What this task involves - Set out the record lines from the line with "scientific name: Polites coras" to the line with "genus: Tagetes", both included, as a Markdown table with the columns Row and Entry, numbering each row and leaving out blank lines.

+===+

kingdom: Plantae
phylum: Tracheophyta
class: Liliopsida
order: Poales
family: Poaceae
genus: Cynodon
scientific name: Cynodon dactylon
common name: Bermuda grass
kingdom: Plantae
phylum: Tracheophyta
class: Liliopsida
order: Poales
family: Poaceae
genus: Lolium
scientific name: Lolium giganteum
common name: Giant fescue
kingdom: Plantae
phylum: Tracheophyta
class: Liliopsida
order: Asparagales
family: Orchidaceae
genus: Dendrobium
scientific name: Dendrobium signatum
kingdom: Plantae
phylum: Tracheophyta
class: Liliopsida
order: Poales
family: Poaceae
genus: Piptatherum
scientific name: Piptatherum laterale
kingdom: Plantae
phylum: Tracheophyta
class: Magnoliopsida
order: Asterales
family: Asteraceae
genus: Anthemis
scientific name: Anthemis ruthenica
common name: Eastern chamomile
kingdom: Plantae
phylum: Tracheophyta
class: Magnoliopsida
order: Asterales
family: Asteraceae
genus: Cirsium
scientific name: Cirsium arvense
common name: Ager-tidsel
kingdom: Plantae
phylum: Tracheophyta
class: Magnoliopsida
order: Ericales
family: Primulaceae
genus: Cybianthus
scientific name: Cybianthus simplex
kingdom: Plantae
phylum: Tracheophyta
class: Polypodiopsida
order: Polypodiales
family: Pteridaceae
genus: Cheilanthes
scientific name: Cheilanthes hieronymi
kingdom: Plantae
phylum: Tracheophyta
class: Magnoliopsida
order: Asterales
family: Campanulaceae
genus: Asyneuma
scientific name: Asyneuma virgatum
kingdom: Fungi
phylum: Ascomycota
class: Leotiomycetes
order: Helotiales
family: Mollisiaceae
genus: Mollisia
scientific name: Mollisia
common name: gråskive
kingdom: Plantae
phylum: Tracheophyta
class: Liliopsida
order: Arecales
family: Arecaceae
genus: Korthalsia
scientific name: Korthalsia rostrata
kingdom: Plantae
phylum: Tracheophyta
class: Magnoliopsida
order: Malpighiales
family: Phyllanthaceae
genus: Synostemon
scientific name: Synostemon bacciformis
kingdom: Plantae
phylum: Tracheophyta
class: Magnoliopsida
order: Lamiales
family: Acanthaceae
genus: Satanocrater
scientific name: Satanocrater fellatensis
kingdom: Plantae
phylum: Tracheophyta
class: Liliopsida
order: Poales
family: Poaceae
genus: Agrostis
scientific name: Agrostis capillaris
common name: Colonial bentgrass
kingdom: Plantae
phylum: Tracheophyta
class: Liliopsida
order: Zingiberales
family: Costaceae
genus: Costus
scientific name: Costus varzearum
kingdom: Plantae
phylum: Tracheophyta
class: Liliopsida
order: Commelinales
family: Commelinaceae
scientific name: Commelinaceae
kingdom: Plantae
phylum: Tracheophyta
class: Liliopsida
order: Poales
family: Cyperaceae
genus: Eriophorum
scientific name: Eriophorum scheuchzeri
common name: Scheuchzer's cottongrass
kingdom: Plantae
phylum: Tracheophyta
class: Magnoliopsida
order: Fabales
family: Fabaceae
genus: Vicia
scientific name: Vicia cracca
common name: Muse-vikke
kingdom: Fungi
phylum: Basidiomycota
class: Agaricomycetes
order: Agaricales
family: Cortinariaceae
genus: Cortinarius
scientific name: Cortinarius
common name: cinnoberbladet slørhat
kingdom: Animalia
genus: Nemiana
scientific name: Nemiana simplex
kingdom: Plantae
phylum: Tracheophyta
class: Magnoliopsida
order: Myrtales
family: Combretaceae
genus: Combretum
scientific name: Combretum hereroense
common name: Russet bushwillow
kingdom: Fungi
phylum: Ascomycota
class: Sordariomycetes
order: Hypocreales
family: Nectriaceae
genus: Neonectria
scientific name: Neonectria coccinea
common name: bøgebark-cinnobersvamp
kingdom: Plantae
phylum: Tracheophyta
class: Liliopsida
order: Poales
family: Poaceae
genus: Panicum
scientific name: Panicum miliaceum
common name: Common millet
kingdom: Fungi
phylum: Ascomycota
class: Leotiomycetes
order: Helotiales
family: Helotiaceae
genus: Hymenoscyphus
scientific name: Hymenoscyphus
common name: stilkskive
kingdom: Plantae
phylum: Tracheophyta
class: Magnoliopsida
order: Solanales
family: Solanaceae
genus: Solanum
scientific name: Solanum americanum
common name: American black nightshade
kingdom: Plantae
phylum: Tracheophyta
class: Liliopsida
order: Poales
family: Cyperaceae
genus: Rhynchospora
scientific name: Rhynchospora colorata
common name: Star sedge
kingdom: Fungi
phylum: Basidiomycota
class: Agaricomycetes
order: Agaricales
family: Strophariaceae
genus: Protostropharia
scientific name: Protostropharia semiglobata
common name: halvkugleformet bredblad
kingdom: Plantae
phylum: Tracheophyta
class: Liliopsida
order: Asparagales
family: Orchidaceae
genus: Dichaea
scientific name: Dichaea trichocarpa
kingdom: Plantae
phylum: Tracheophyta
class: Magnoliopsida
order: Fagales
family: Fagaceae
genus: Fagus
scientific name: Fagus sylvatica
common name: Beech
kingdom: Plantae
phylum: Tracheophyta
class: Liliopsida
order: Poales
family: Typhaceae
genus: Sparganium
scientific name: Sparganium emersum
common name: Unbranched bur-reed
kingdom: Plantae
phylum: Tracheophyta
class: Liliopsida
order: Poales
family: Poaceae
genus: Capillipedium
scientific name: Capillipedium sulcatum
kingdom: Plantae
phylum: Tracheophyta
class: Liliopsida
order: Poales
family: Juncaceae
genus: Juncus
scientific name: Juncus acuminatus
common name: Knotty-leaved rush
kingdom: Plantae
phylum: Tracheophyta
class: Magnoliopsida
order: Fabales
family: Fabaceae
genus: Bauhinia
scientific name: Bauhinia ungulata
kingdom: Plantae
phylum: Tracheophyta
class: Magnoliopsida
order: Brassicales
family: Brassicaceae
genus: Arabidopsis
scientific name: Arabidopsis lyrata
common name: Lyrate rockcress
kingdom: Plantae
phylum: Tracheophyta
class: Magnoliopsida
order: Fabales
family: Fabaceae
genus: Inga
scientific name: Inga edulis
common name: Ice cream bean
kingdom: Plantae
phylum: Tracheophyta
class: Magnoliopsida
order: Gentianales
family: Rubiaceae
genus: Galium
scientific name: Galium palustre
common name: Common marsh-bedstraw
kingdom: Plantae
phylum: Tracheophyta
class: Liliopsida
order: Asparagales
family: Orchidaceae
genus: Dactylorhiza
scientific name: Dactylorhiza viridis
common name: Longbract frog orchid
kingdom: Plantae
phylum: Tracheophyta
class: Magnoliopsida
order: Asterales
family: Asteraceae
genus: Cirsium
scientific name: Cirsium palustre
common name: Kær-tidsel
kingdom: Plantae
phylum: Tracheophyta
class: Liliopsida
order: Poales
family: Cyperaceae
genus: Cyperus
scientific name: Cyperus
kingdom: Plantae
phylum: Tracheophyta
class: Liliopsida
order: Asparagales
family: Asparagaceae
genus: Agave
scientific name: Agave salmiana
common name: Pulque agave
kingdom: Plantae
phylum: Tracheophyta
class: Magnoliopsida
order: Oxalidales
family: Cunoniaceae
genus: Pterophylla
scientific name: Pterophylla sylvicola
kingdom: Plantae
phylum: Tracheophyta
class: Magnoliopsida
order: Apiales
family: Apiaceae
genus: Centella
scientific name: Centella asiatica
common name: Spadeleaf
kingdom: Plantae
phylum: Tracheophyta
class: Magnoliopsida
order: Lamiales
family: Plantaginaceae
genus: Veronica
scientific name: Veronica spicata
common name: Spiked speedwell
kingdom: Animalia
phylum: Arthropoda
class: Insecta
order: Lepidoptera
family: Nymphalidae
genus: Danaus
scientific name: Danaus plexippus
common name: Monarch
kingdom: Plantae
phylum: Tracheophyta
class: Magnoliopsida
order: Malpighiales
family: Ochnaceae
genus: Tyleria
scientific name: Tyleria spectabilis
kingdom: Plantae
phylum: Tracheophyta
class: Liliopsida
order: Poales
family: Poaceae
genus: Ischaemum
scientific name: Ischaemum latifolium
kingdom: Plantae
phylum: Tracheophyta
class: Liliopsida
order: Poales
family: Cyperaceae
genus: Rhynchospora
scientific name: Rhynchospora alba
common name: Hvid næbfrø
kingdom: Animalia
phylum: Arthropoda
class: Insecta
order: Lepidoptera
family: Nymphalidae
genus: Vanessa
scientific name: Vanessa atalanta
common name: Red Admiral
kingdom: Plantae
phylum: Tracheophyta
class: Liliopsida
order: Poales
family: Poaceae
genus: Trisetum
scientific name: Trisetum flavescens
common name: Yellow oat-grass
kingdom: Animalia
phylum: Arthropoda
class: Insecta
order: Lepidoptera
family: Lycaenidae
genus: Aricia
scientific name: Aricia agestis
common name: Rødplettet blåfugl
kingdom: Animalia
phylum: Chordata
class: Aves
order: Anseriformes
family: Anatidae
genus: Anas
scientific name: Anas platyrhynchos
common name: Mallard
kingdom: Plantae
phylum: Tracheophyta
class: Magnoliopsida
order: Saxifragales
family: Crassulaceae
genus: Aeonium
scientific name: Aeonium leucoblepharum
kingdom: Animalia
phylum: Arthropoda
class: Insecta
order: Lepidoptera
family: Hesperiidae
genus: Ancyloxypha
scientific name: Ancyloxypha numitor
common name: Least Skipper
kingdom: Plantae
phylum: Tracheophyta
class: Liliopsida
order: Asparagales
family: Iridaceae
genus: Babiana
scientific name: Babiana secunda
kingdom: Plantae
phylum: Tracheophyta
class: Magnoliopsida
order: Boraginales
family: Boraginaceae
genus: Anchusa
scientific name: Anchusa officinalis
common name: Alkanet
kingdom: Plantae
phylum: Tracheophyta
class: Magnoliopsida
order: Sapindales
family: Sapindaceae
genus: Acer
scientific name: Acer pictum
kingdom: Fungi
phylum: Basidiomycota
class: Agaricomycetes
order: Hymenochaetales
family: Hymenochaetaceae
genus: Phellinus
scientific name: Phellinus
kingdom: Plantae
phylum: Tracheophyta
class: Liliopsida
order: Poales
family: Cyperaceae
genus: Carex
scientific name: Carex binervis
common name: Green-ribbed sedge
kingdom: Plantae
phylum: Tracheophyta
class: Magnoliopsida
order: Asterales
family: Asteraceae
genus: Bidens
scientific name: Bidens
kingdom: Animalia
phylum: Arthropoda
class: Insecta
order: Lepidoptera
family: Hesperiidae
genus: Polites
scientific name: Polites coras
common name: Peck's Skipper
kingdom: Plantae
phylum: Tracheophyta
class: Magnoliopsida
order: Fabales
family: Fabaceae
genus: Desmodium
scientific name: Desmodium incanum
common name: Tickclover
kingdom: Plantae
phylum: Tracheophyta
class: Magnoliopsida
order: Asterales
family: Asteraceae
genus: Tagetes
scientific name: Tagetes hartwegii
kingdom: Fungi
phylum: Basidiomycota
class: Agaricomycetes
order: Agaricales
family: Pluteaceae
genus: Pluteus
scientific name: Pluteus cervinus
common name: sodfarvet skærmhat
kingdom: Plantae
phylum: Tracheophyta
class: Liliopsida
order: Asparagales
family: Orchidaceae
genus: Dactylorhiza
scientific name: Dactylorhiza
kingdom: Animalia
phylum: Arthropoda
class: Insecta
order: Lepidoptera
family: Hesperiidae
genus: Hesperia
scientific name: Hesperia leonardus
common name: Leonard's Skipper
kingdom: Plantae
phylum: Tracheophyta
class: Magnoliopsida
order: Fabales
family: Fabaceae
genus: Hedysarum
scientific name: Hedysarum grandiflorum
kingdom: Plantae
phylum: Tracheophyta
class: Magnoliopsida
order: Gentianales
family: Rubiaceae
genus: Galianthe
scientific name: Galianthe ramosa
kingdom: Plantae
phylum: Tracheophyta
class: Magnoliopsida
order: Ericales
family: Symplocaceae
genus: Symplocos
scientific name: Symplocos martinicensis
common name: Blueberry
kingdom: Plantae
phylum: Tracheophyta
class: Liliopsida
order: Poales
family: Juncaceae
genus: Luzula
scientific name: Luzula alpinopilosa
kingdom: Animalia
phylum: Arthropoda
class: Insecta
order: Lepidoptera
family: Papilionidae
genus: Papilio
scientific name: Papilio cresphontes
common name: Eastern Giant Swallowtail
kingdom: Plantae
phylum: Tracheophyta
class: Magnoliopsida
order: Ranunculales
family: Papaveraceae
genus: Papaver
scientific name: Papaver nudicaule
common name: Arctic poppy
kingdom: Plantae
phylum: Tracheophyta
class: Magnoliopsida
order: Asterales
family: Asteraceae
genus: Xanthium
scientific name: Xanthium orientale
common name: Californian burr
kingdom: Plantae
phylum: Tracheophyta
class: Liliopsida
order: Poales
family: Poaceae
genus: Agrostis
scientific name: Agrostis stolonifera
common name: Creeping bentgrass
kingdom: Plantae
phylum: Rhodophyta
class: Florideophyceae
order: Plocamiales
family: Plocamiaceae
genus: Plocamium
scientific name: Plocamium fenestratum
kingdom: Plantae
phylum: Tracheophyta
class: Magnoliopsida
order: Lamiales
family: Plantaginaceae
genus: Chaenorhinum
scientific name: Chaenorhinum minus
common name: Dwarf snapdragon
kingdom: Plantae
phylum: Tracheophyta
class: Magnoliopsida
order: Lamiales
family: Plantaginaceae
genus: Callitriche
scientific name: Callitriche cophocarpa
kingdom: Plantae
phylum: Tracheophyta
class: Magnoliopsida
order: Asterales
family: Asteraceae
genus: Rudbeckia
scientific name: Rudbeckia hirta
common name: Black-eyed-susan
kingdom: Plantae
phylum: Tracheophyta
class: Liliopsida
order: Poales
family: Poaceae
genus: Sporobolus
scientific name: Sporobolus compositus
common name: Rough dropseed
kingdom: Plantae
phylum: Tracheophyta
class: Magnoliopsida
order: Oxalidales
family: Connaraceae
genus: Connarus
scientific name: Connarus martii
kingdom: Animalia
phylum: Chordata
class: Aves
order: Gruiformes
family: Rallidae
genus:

+===+

Solution below -
| Row | Entry |
|---|---|
| 1 | scientific name: Polites coras |
| 2 | common name: Peck's Skipper |
| 3 | kingdom: Plantae |
| 4 | phylum: Tracheophyta |
| 5 | class: Magnoliopsida |
| 6 | order: Fabales |
| 7 | family: Fabaceae |
| 8 | genus: Desmodium |
| 9 | scientific name: Desmodium incanum |
| 10 | common name: Tickclover |
| 11 | kingdom: Plantae |
| 12 | phylum: Tracheophyta |
| 13 | class: Magnoliopsida |
| 14 | order: Asterales |
| 15 | family: Asteraceae |
| 16 | genus: Tagetes |